Data extracts:
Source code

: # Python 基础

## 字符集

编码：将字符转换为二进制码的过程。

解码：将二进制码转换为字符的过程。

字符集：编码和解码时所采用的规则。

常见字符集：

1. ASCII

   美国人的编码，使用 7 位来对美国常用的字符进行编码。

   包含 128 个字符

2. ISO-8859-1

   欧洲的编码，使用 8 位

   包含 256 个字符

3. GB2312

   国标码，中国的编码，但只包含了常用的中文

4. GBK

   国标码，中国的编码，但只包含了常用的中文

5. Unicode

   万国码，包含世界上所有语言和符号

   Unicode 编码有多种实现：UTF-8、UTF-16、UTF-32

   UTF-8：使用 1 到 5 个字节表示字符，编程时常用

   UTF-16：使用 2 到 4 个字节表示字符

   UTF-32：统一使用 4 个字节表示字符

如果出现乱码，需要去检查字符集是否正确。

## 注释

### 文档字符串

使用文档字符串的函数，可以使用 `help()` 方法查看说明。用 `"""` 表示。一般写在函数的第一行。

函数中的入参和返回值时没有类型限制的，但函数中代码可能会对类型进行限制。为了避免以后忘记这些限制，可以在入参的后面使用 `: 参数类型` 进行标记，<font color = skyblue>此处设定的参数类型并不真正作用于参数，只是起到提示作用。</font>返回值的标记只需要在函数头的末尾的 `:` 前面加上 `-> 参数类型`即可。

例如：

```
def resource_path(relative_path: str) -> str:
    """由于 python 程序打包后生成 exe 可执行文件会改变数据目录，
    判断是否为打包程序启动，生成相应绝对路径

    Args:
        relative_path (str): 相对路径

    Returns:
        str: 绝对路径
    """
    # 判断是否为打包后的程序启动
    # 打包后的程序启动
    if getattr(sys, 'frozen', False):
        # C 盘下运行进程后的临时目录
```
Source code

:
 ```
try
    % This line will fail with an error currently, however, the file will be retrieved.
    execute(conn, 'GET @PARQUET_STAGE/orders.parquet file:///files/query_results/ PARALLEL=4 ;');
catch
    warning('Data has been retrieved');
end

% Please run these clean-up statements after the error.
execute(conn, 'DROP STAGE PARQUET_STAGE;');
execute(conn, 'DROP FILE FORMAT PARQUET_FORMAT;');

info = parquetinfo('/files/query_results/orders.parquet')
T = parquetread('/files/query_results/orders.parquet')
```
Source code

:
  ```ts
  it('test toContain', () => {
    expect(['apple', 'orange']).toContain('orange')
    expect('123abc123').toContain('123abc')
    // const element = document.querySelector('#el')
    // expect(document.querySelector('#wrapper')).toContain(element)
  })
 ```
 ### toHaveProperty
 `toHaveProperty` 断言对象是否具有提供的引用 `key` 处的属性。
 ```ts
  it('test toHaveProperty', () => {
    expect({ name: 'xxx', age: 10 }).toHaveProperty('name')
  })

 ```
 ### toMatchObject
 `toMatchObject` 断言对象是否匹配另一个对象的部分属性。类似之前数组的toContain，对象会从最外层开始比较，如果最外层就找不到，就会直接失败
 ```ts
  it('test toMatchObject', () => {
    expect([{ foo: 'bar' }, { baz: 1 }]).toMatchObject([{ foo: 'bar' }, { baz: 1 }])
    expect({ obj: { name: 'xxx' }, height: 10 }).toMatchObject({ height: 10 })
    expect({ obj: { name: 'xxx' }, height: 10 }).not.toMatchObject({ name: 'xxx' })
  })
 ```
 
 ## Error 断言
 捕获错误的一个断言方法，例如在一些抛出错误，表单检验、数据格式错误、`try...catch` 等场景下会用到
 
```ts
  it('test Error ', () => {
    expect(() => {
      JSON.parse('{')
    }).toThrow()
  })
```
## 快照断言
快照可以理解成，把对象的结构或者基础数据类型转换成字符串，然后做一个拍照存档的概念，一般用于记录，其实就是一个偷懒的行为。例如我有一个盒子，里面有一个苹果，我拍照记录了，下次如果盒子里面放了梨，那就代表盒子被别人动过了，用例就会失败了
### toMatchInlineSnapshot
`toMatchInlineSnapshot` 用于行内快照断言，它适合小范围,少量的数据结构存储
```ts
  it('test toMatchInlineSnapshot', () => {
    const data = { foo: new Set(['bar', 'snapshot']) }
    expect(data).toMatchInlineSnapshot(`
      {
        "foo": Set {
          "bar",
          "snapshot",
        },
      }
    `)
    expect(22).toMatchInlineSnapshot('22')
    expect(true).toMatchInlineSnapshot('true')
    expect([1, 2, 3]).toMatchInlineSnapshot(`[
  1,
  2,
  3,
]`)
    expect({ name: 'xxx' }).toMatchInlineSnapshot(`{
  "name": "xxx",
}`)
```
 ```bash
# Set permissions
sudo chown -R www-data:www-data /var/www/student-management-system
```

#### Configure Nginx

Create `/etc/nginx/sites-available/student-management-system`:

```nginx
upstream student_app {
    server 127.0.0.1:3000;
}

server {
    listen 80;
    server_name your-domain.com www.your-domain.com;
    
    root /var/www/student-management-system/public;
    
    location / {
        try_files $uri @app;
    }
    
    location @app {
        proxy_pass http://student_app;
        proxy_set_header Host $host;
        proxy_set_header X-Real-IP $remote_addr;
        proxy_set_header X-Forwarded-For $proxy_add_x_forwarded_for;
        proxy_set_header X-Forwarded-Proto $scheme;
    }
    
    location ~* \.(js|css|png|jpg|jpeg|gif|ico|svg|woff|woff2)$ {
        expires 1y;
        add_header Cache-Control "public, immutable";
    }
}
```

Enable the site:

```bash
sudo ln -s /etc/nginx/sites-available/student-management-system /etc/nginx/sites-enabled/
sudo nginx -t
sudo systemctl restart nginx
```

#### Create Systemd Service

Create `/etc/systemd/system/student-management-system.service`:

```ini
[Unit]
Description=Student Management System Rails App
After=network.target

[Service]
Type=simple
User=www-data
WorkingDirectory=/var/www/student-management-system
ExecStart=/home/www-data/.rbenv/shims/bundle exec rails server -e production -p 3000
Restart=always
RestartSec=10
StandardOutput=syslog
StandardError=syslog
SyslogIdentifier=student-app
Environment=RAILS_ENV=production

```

Task statement: What this exercise asks for is every line of the data above with the word "querySelector".

Result for this exercise:
    // const element = document.querySelector('#el')
    // expect(document.querySelector('#wrapper')).toContain(element)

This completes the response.